Data from the online property portal showed the average price of properties coming to market increased 0.7 per cent, or £2,067, over the past month.

While sales numbers slipped in the final quarter of 2017, the site recorded a 9 per cent year-on-year increase in traffic in January, suggesting demand is starting to pick up.

Overall prices were up 1.1 per cent over the past year to a national average of £297,587.

In the north west they grew by 2.3 per cent in January to an average of £187,134, while the south west saw prices climb 1.6 per cent to an average of £294,046.

But four regions saw prices decline in the month, down 4.4 per cent to an average of £139,156 in Scotland and by 2.7 per cent to an average of £141,155 in the north east.

Rightmove, which saw four million visits to its site each day in January, said demand was robust but buyers were being “very choosy”.

The average number of days it takes to sell a property leapt to 67 in December, from just 54 in May last year.

Miles Shipside, director at Rightmove, said: “Setting tempting asking prices and quickly reducing them if there is little initial interest will be key to turning this promising level of buyer activity into actual sales.”

He said those selling to first-time buyers stood the greatest chances of a successful sale, with demand picking up after the government’s decision to scrap stamp duty for first-time buyers on properties worth up to £300,000.

Craig McKinlay, sales and marketing director at Kensington Mortgages, said it was positive to see house prices rising in line with wage inflation at a far more sustainable rate.

Jeremy Duncombe, director at Legal & General Mortgage Club, said: “We have a lot more to be positive about that in previous years: house prices are rising at a far more sustainable rate and, couple this with the exemption of stamp duty and government schemes, and it is no surprise first-time buyer levels are at an 11-year high.”

EXERCISE 1 » Retype the portion of the house price article starting with "Data from the" and going on through "average of £297,587.".
EXERCISE 2 » According to the house price article, what was the average number of days needed to sell a property in December?
The records play no part in the work on the house price article.

INFORMATION SUPPLIED »
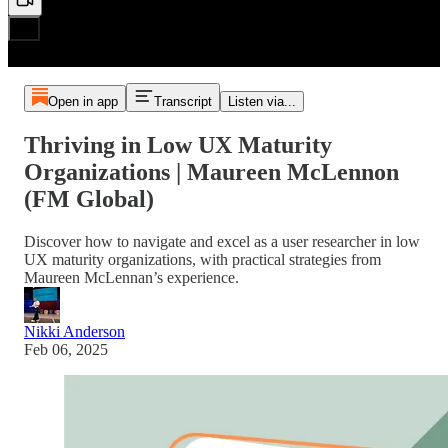
Open in app
Transcript
Listen via...
Thriving in Low UX Maturity
Organizations | Maureen McLennon
(FM Global)
Discover how to navigate and excel as a user researcher in low
UX maturity organizations, with practical strategies from
Maureen McLennan’s experience.
Nikki Anderson
Feb 06, 2025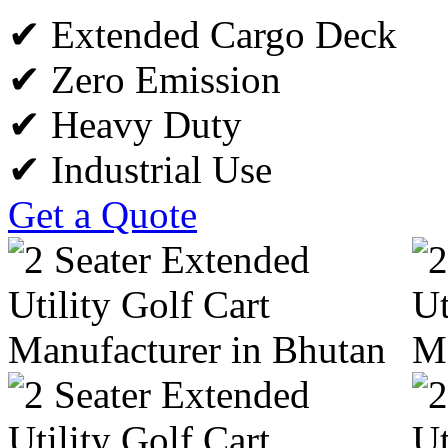
✔ Extended Cargo Deck
✔ Zero Emission
✔ Heavy Duty
✔ Industrial Use
Get a Quote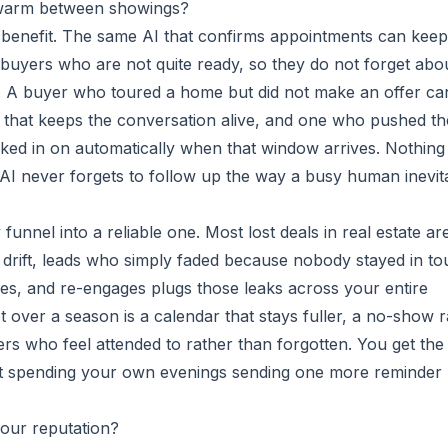
 warm between showings?
benefit. The same AI that confirms appointments can keep
 buyers who are not quite ready, so they do not forget abo
 A buyer who toured a home but did not make an offer ca
p that keeps the conversation alive, and one who pushed th
ed in on automatically when that window arrives. Nothing
 AI never forgets to follow up the way a busy human inevit
funnel into a reliable one. Most lost deals in real estate ar
t drift, leads who simply faded because nobody stayed in to
les, and re-engages plugs those leaks across your entire
t over a season is a calendar that stays fuller, a no-show r
ers who feel attended to rather than forgotten. You get the
out spending your own evenings sending one more reminder
our reputation?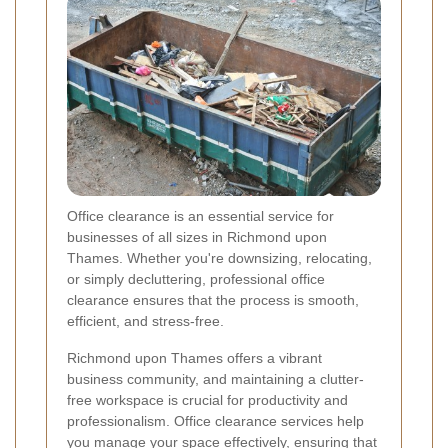
Office clearance is an essential service for
businesses of all sizes in Richmond upon
Thames. Whether you're downsizing, relocating,
or simply decluttering, professional office
clearance ensures that the process is smooth,
efficient, and stress-free.
Richmond upon Thames offers a vibrant
business community, and maintaining a clutter-
free workspace is crucial for productivity and
professionalism. Office clearance services help
you manage your space effectively, ensuring that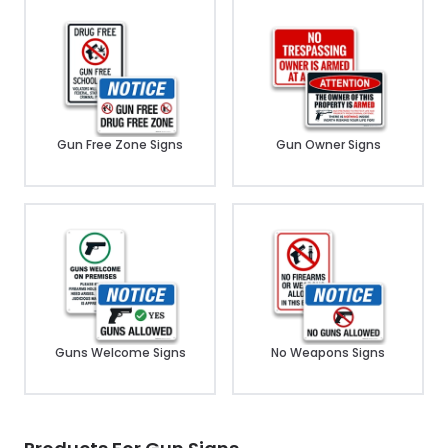
Gun Free Zone Signs
Gun Owner Signs
Guns Welcome Signs
No Weapons Signs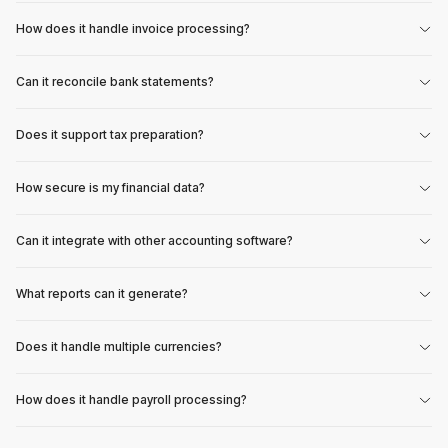
How does it handle invoice processing?
Can it reconcile bank statements?
Does it support tax preparation?
How secure is my financial data?
Can it integrate with other accounting software?
What reports can it generate?
Does it handle multiple currencies?
How does it handle payroll processing?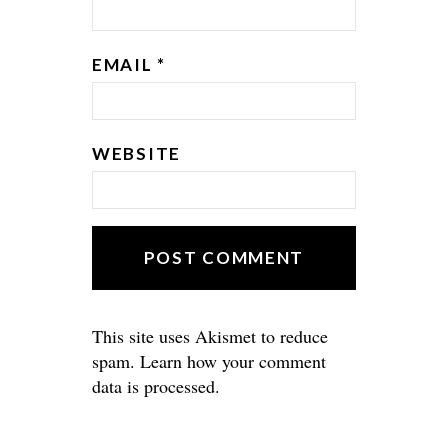
EMAIL
*
WEBSITE
This site uses Akismet to reduce
spam.
Learn how your comment
data is processed.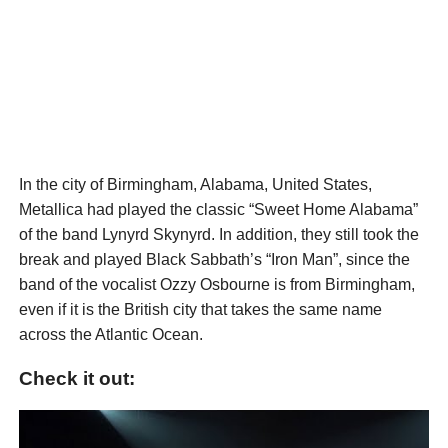
In the city of Birmingham, Alabama, United States,
Metallica had played the classic “Sweet Home Alabama”
of the band Lynyrd Skynyrd. In addition, they still took the
break and played Black Sabbath’s “Iron Man”, since the
band of the vocalist Ozzy Osbourne is from Birmingham,
even if it is the British city that takes the same name
across the Atlantic Ocean.
Check it out: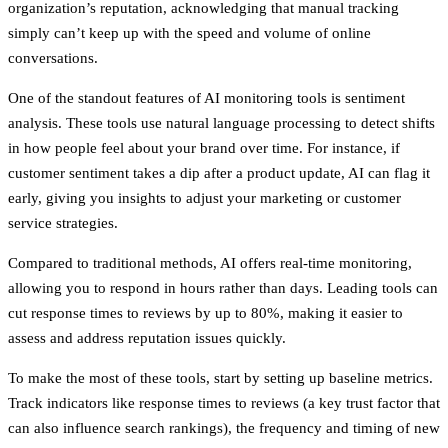
organization’s reputation
, acknowledging that manual tracking
simply can’t keep up with the speed and volume of online
conversations.
One of the standout features of AI monitoring tools is sentiment
analysis. These tools use natural language processing to detect shifts
in how people feel about your brand over time. For instance, if
customer sentiment takes a dip after a product update, AI can flag it
early, giving you insights to adjust your marketing or customer
service strategies.
Compared to traditional methods, AI offers real-time monitoring,
allowing you to respond in hours rather than days. Leading tools can
cut response times to reviews by up to 80%, making it easier to
assess and address reputation issues quickly.
To make the most of these tools, start by setting up baseline metrics.
Track indicators like response times to reviews (a key trust factor that
can also influence search rankings), the frequency and timing of new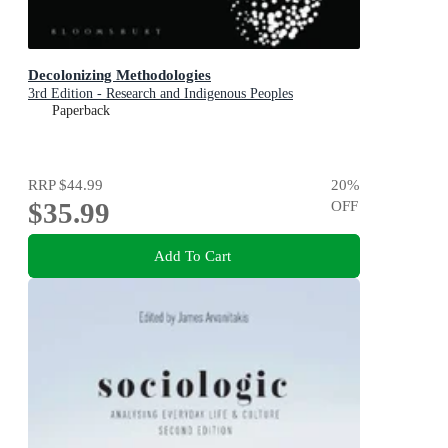
Decolonizing Methodologies
3rd Edition - Research and Indigenous Peoples
Paperback
RRP
$44.99
20
%
$35.99
OFF
Add To Cart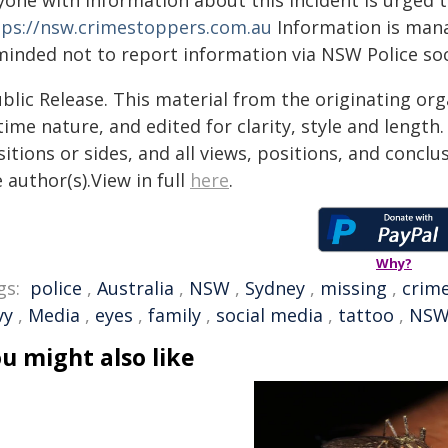
yone with information about this incident is urged 
tps://nsw.crimestoppers.com.au
Information is manag
minded not to report information via NSW Police soc
blic Release. This material from the originating or
time nature, and edited for clarity, style and lengt
itions or sides, and all views, positions, and conclu
 author(s).View in full
here
.
Why?
gs:
police
,
Australia
,
NSW
,
Sydney
,
missing
,
crim
vy
,
Media
,
eyes
,
family
,
social media
,
tattoo
,
NSW 
u might also like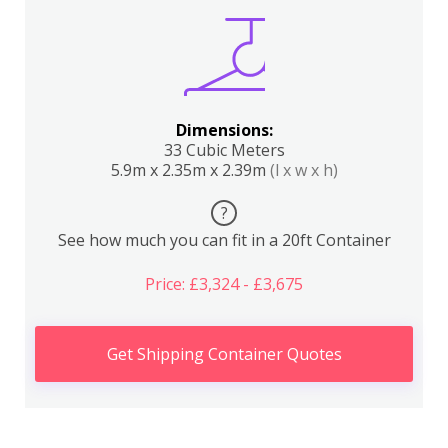
Dimensions:
33 Cubic Meters
5.9m x 2.35m x 2.39m
(l x w x h)
?
See how much you can fit in a 20ft Container
Price: £3,324 - £3,675
Get Shipping Container Quotes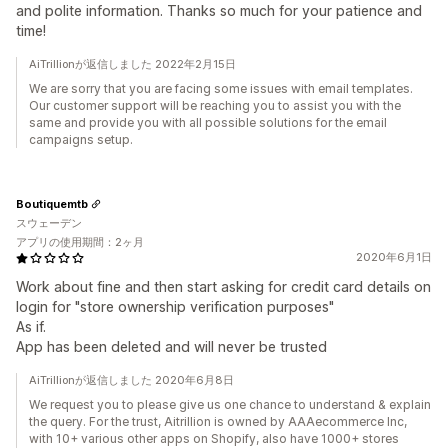
and polite information. Thanks so much for your patience and
time!
AiTrillionが返信しました 2022年2月15日
We are sorry that you are facing some issues with email templates.
Our customer support will be reaching you to assist you with the
same and provide you with all possible solutions for the email
campaigns setup.
Boutiquemtb
スウェーデン
アプリの使用期間：2ヶ月
2020年6月1日
Work about fine and then start asking for credit card details on
login for "store ownership verification purposes"
As if.
App has been deleted and will never be trusted
AiTrillionが返信しました 2020年6月8日
We request you to please give us one chance to understand & explain
the query. For the trust, Aitrillion is owned by AAAecommerce Inc,
with 10+ various other apps on Shopify, also have 1000+ stores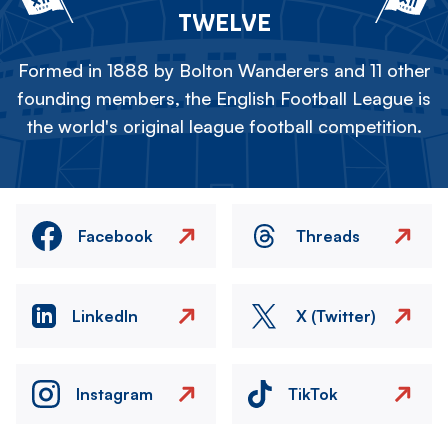
TWELVE
Formed in 1888 by Bolton Wanderers and 11 other
founding members, the English Football League is
the world's original league football competition.
Facebook
Threads
LinkedIn
X (Twitter)
Instagram
TikTok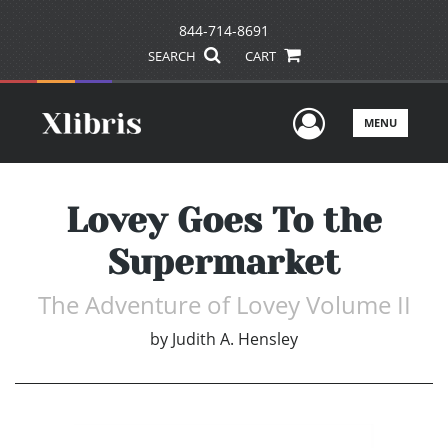
844-714-8691
SEARCH
CART
User Men
MENU
Lovey Goes To the
Supermarket
The Adventure of Lovey Volume II
by
Judith A. Hensley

EXPECTED ANSWER 1 »
Data from the online property portal showed the average price of properties coming to market increased 0.7 per cent, or £2,067, over the past month.

While sales numbers slipped in the final quarter of 2017, the site recorded a 9 per cent year-on-year increase in traffic in January, suggesting demand is starting to pick up.

Overall prices were up 1.1 per cent over the past year to a national average of £297,587.

EXPECTED ANSWER 2 » 67 days.